Contributions include:
• Volker R. Berghahn (Columbia University) on "U.S. Cultural Diplomacy and the Ford Foundation during the Cold War: Fighting Totalitarianism and Fighting Anti-Americanism"
• John Mueller (The Ohio State University) on "Extrapolations from a Book about Nothing"
• Richard Ned Lebow (Dartmouth College) on "Sarastro, Meet Mao Zedong"
• Dorothy Noyes (The Ohio State University) on "Cultural Warming? Brazil in Berlin"

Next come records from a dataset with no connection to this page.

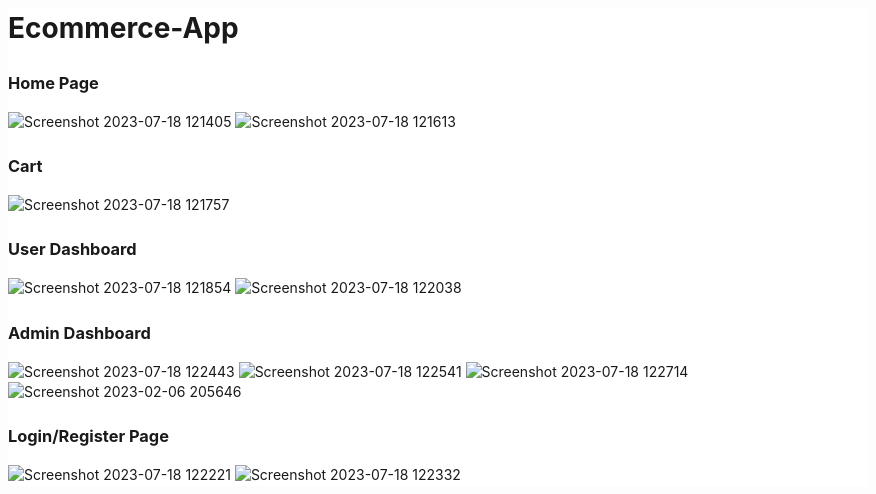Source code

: # Ecommerce-App
### Home Page
<img width="500" alt="Screenshot 2023-07-18 121405" src="https://github.com/Shreyash148/Ecommerce-App/assets/97425521/c9eda1e8-7f8f-430e-a764-adc291ef33fc">
<img width="500" alt="Screenshot 2023-07-18 121613" src="https://github.com/Shreyash148/Ecommerce-App/assets/97425521/55666e50-406a-481a-bbb2-2190447d8b33">

### Cart
<img width="500" alt="Screenshot 2023-07-18 121757" src="https://github.com/Shreyash148/Ecommerce-App/assets/97425521/e14e46a5-8d60-4bdc-a3f4-3869af2da3ba">

### User Dashboard
<img width="500" alt="Screenshot 2023-07-18 121854" src="https://github.com/Shreyash148/Ecommerce-App/assets/97425521/c225c868-1212-4e1f-b87b-7e21ed848408">
<img width="500" alt="Screenshot 2023-07-18 122038" src="https://github.com/Shreyash148/Ecommerce-App/assets/97425521/8a328725-cf5c-463c-9f13-2b5f2c56a38a">

### Admin Dashboard
<img width="500" alt="Screenshot 2023-07-18 122443" src="https://github.com/Shreyash148/Ecommerce-App/assets/97425521/d7cdea6e-9c40-4e5d-a125-68384e3c6322">
<img width="500" alt="Screenshot 2023-07-18 122541" src="https://github.com/Shreyash148/Ecommerce-App/assets/97425521/5db52ab0-3ac4-423e-874f-885bb6f3463c">
<img width="500" alt="Screenshot 2023-07-18 122714" src="https://github.com/Shreyash148/Ecommerce-App/assets/97425521/4f2479e2-fa28-4f46-9e53-42b45d89803f">
<img width="500" alt="Screenshot 2023-02-06 205646" src="https://github.com/Shreyash148/Ecommerce-App/assets/97425521/dfae69de-1f92-4c49-b86f-f28edbc2bee2">

### Login/Register Page
<img width="500" alt="Screenshot 2023-07-18 122221" src="https://github.com/Shreyash148/Ecommerce-App/assets/97425521/1860a6b2-b737-4709-9501-54258fe52906">
<img width="500" alt="Screenshot 2023-07-18 122332" src="https://github.com/Shreyash148/Ecommerce-App/assets/97425521/280984d9-3e01-4d34-a144-4282b55da8d9">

• Paul Michael Lützeler (Washington University in St. Louis) on "Germany Today, or the Atlantic Dream"
Stephan is author or editor of 32 books, and has written more than 200 articles, book chapters, and essays in Austria, France, Germany, Great Britain, and the United States. His most recent books include:
• The Americanization of Europe: Culture, Diplomacy, and Anti-Americanism after 1945 (Berghahn Books, 2006)
• America on my mind. Zur Amerikanisierung der deutschen Kultur seit 1945 [America on My Mind. The Americanization of German Culture After 1945] (Fink, 2006)
• Überwacht. Ausgebürgert. Exiliert. Schriftsteller und der Staat [Observed, Expatriated, Exiled: Writers and the State] (Aisthesis, 2007)
Kulturpolitik und Politik der Kultur/Cultural Politics and the Politics of Culture is edited by Helen Fehervary and Bernd Fischer, both professors of Germanic Languages and Literatures at The Ohio State University.